The eBook is a technology that’s been coming ‘Real Soon Now’ for some years. You’ve been able to read a whole book on your PC, notebook or PDA for a while, but so far comparatively few (484,933 sales in Q2, 2005*) regularly do so. Adobe’s introduction of Digital Editions aims to change that. In the same way that it’s made the PDF file ubiquitous for disseminating documentation and sales materials, the company clearly hopes to do the same for the .epub electronic book.
.epub encompasses two formats, one for the structure of an eBook, known as the Open Publication Structure (OPS) and the other an Open Container Format (OCF), both developed by the International Digital Publishing Forum (IDPF).

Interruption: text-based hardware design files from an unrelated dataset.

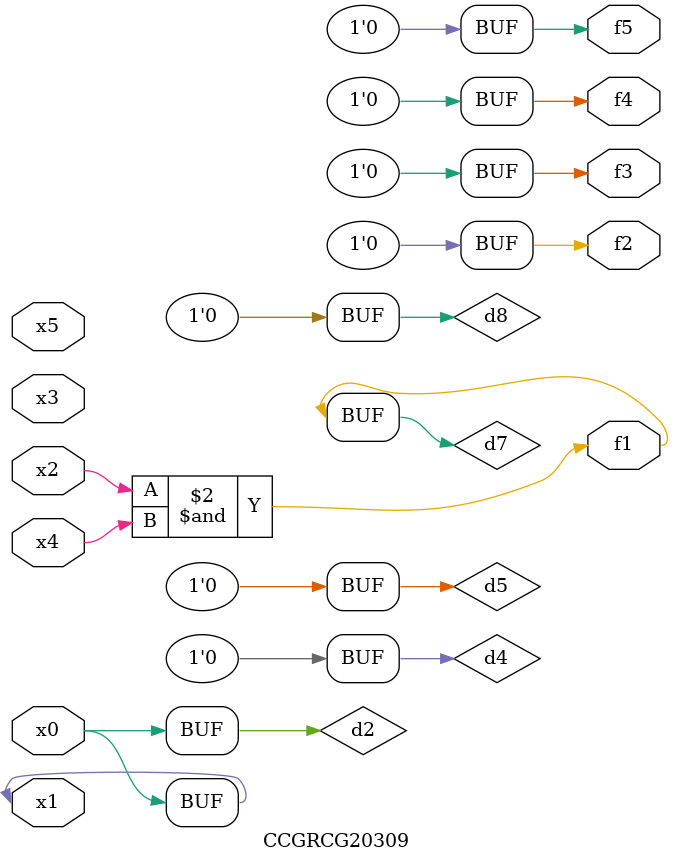
<source format=v>
module CCGRCG20309(
	input x0, x1, x2, x3, x4, x5,
	output f1, f2, f3, f4, f5
);

	wire d1, d2, d3, d4, d5, d6, d7, d8, d9;

	nand (d1, x1);
	buf (d2, x0, x1);
	nand (d3, x2, x4);
	and (d4, d1, d2);
	and (d5, d1, d2);
	nand (d6, d1, d3);
	not (d7, d3);
	xor (d8, d5);
	nor (d9, d5, d6);
	assign f1 = d7;
	assign f2 = d8;
	assign f3 = d8;
	assign f4 = d8;
	assign f5 = d8;
endmodule

</source>
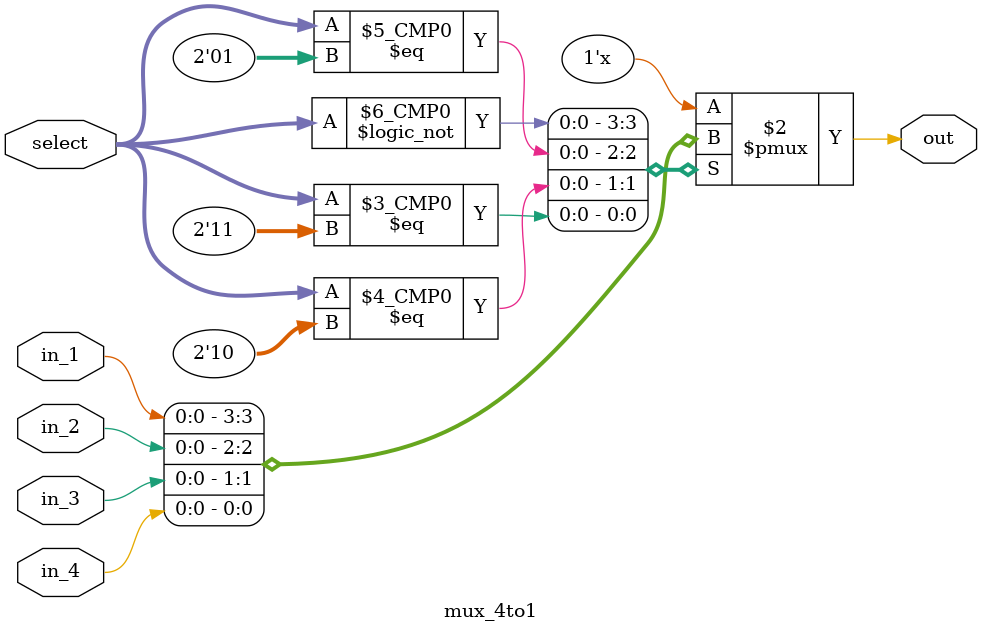
<source format=v>
module mux_4to1(input  in_1, input in_2, input in_3, input in_4,input [1:0] select,output reg out);
  always @ (in_1, in_2, in_3, in_4, select) begin
    case (select)
      2'b00: out = in_1;
      2'b01: out = in_2;
      2'b10: out = in_3;
      2'b11: out = in_4;
    endcase
  end
endmodule

</source>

OPS uses the XML format as its basis, and works with elements of XHTML, too, to provide a format that most eBook publishers should be able to work with.
The idea behind OCF is that you bundle the text of an eBook, any digital signature, ownership rights and encryption into a zip-compressed format, which can then be read over a wide platform of readers. Looking under the surface, the key words in OCF seem to be ‘signature’ and ‘rights’, as it looks as though we’ll see more Digital Rights Management (DRM) in eBooks, as we have in music and video distribution.
Adobe Digital Editions is the first big-name eBook reader to adopt the epub format though as you would expect it can also read PDF files. It’s a small, freeware applet, like Adobe Reader, but considerably simpler. You can download it from here in a couple of minutes.
We’re seeing a good few examples of daft design around at the moment, the prime example being the London Olympics logo, and Adobe isn’t in the clear either. Digital Editions is wonderfully realised in black on black. Slight exaggeration, as the text is in white and orange, but the window furniture is in very dark grey on a black background, making it hard to see and use.
The Digital Editions reader is a single black panel, which can display two views: Library and Reading. Library view shows the eBooks you have installed on your computer, by thumbnailing their front covers, if these are provided in the eBook files. To the left of these is a stylised tree display of books you have ‘borrowed’, purchased or read recently and a thumbnail of the last eBook you loaded. Clicking on any of the book thumbnails opens the corresponding eBook.
Borrowing eBooks is a rather bizarre concept where, like its physical counterpart, you’re obliged to ‘return’ the books at the end of a loan period so they can be distributed to other readers. No real benefit to the library user, only to the publisher of the text who can control the number of electronic copies in circulation.
Reading view shows the text of the eBook on the right, with either a contents list or bookmarks on the left. Bookmarks can be those provided by the publisher or those you add. This you do by highlighting the target text and clicking on the bookmark icon above the eBook page. Also up there are icons for print – assuming you have the necessary permissions – changing font size and a Find function to search for specific text.
A single menu titled either Library or Reading, depending on viewing mode, offers text versions of the tool icons and access to an info panel, which gives details of the publisher and where the eBook is filed.
Down the right-hand side of the reading pane is a slide bar to move you through the text, though at present clicking on either side (top and bottom) of the slider doesn’t take you up and down by a page, as is normal within Windows. This is one of a number of known problems with version 1.0 of Digital Editions and will, we have to hope, be rectified in version 1.1.
Interestingly, when you right-click on the main Digital Editions pane, the Settings you’re offered are for Adobe Flash Player, suggesting there’s a strong connection between the two products. The settings include selecting your WebCam and microphone, both of which seem a little incongruous for a text reader. Perhaps Adobe has planned some interesting expansions of Digital Editions.
OK it’s free, but the minimalist design doesn’t help with its primary function, which is to read eBooks. You can see where Adobe is going with Digital Editions, though, even from this fairly basic first version. If it can roll out versions for Mac OS X, Linux and, especially, a variety of portable devices (all of these are promised) it has the marketing muscle to squeeze out the loyal band of eBook readers that already support the various electronic book formats. Could epub be the new PDF?